Mrto4-KO Mouse

Mrto4, short for MRT4 Homolog, Ribosome Maturation Factor, is involved in ribosome biogenesis [4]. It contains a C-terminal extension similar to ribosomal P proteins and undergoes phosphorylation, with serines in its acidic C-termini phosphorylated by CK2 kinase [4]. This modification impacts its molecular behavior during nucleolar stress, suggesting a role in connecting ribosome biogenesis with cellular metabolism [4].
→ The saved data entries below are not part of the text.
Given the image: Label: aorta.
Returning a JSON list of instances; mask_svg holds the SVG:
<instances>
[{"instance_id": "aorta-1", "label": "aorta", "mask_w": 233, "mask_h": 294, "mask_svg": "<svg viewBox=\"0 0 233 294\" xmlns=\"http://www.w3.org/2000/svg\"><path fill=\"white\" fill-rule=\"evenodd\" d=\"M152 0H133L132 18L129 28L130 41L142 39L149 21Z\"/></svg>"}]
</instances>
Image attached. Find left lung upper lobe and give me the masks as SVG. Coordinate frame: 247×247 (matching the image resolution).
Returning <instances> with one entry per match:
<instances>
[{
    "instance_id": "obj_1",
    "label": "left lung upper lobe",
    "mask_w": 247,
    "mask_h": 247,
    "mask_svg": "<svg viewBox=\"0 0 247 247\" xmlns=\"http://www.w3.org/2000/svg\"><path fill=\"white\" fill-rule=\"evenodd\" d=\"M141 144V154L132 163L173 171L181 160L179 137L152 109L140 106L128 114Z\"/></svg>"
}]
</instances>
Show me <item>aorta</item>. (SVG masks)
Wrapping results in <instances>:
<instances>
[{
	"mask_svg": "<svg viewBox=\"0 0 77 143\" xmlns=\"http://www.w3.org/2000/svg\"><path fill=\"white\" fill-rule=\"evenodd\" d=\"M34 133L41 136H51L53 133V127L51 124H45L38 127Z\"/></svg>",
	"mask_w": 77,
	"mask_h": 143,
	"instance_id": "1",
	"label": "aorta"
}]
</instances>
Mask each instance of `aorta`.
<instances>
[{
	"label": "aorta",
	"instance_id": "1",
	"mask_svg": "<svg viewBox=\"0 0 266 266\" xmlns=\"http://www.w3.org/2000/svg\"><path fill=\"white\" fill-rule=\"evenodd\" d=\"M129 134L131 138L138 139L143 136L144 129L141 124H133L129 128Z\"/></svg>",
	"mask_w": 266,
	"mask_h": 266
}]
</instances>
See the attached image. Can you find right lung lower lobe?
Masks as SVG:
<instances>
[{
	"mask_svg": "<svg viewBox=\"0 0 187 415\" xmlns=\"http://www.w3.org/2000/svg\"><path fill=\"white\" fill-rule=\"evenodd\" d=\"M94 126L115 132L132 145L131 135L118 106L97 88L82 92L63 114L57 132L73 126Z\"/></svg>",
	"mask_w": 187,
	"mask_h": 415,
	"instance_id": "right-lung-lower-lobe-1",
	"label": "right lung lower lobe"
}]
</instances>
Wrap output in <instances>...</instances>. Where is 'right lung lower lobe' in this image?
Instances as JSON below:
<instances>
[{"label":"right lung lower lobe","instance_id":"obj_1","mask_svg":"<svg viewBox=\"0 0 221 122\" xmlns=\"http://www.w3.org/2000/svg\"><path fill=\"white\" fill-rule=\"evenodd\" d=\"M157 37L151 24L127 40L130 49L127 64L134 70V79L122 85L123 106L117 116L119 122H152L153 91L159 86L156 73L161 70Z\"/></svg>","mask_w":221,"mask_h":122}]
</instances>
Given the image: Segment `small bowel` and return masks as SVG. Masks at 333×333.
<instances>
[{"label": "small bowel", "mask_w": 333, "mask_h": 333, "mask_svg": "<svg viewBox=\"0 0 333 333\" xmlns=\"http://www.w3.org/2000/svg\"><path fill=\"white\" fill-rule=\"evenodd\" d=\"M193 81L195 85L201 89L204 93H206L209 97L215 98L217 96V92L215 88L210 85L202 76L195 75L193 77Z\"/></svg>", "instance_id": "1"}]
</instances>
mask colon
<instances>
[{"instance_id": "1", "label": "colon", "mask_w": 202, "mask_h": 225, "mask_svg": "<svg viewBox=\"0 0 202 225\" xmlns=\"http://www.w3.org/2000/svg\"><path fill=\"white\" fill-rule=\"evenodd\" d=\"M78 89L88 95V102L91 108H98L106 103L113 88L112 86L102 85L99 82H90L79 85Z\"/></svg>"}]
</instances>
In cancer research, Mrto4 is often upregulated in various cancer cells. In hepatocellular carcinoma (HCC), it is an independent prognostic risk factor. Mrto4 accelerates glycolysis of HCC cells by inhibiting ALDOB, promoting cell proliferation and invasion while suppressing apoptosis [1]. It also has implications in the tumor microenvironment of HCC, with overexpression associated with poor prognosis, and it is correlated with the stage and grade of HCC patients, as well as drug sensitivity [2]. In colorectal cancer, Mrto4 is highly expressed, potentially influencing its progression [3]. Bioinformatics analysis in colorectal cancer also identified Mrto4 as a hub gene in co-expression modules related to novel lncRNAs, which may be involved in cancer-related cellular pathways [5]. In infiltrative gastric cancer, Mrto4 was among the top 10 up-regulated proteins, and the up-regulated proteins were enriched in processes like DNA replication and ribosome biogenesis [6].

In summary, Mrto4 plays crucial roles in ribosome biogenesis and is significantly involved in the progression of multiple cancers, including HCC, colorectal cancer, and infiltrative gastric cancer. Studies on Mrto4, especially through its role in various disease-related biological processes, provide potential therapeutic targets for these cancers.